I decided that if I could help Mr. Moore with Wendy, I would learn everything there was to know about horses, and then I could have a farm one day and raise them in a pasture with a wide-plank fence around it and a house sitting on a hill. I could sit out on the porch with a cup of coffee in the morning and look out at all my land and horses as far as I could see. It would be the kind of perfect square green pasture that you’d drive by in your car and say, “Have you ever seen a prettier farm in your life?” And that would be my farm and I would make a living on it, and besides my own horses, I would take care of other people’s horses and teach children how to ride. When you can see something that clear, it’s not right that you can’t do something to get it.

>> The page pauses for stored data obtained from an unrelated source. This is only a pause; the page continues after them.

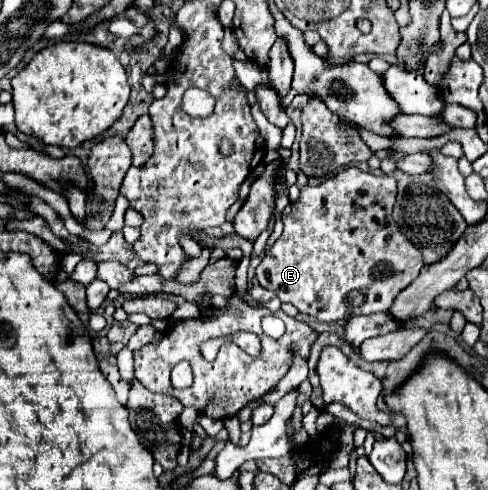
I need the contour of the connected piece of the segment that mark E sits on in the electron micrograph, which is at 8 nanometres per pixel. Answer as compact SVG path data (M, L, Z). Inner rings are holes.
M358 167L344 169L318 187L306 185L300 193L300 201L286 205L282 211L284 231L256 267L258 283L264 289L274 291L282 303L290 303L300 313L326 323L388 311L398 293L418 277L424 265L420 249L400 233L400 227L392 219L396 189L396 179L392 175L376 175L360 171Z

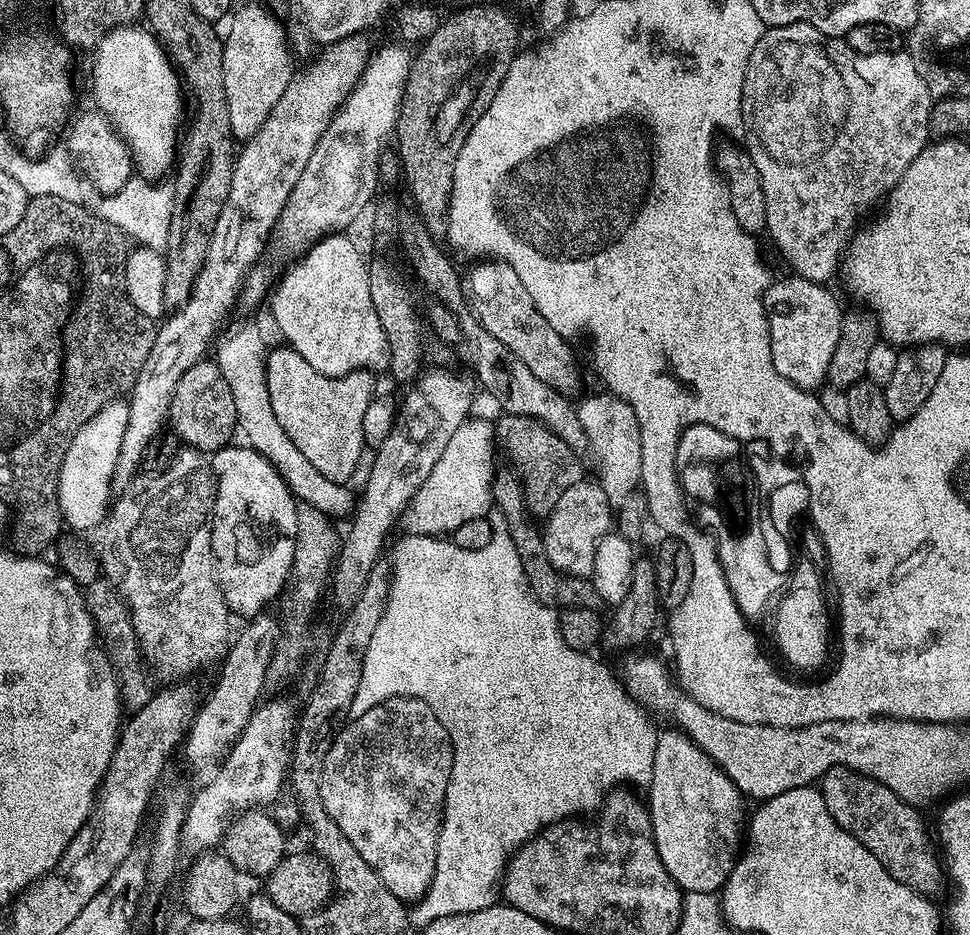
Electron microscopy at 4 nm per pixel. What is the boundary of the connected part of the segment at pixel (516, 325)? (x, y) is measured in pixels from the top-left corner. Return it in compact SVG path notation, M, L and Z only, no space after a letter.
M490 260L479 263L477 296L483 301L478 310L480 324L488 336L502 343L508 352L523 363L523 369L530 372L545 385L568 394L574 389L580 376L576 370L576 360L567 340L556 328L550 326L545 316L536 308L530 292L522 284L517 271L508 261Z

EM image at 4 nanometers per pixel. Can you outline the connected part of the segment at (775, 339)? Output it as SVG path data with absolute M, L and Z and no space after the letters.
M803 278L791 279L777 279L768 287L767 303L776 304L776 313L773 311L768 318L768 333L772 339L772 361L778 374L791 384L796 384L805 390L816 390L827 381L830 358L834 358L834 350L842 335L840 308L836 305L835 298L830 293L824 292L823 283Z

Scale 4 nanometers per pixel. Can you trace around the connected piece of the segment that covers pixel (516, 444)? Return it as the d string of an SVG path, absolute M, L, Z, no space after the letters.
M501 415L501 420L495 421L495 443L504 451L504 456L512 465L509 466L508 472L499 473L498 479L494 484L494 500L495 503L500 503L500 508L504 512L509 512L510 515L516 516L524 508L524 502L540 499L540 508L544 514L551 513L554 505L557 504L562 494L566 490L574 486L574 482L582 479L580 472L580 462L573 450L568 446L569 441L558 434L554 433L540 420L531 416L520 415Z

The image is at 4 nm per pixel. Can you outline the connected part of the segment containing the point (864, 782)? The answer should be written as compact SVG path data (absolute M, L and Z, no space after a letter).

The Moores moved the next winter, before the spring we graduated. They shut up the barn and put the whole farm up for sale. Tammy Moore cried her eyes out when Mr. Moore said he might need to sell Wendy since they didn’t have as much land at the new place. She cried so much she got sick and stopped going to school, so he gave in, but I think he would have anyway because he was nice and would do anything in the world for his only daughter. I had my hopes up at first because they didn’t go that far, just to Sampson County, but that might as well be Atlanta when you don’t have a car. If I could have figured out a way, I would have gone over there and rode Wendy, groomed her and all, but Grandma said that this was exactly what she was talking about, wasting my time on something that I didn’t have one bit of control over, and she said once I graduated I better be able to help with some money around there because she was getting too old to work double shifts waitressing. I listened to her. I had signed up for cosmetology a long time ago because the guidance counselor said it might be suited to me. As long as I went to class for three hours, three times a week, I could be on my way to getting a license. I would just need to do the rest of the course work at the community college and pass an exam. By the end of the next hellish Carolina summer, I was finished and licensed and cutting and teasing up hair at Evelyn’s Beauty Shop on East Main Street. Grandma was as happy as she knew how to be, which wasn’t much. At least there was some more money. The day I walked in with my state license, I don’t know what I was expecting but I felt like showing it to her. Without looking up from her TV Guide she said, “About time we got some more money coming in here. Hope you weren’t expecting a twenty-one gun salute.”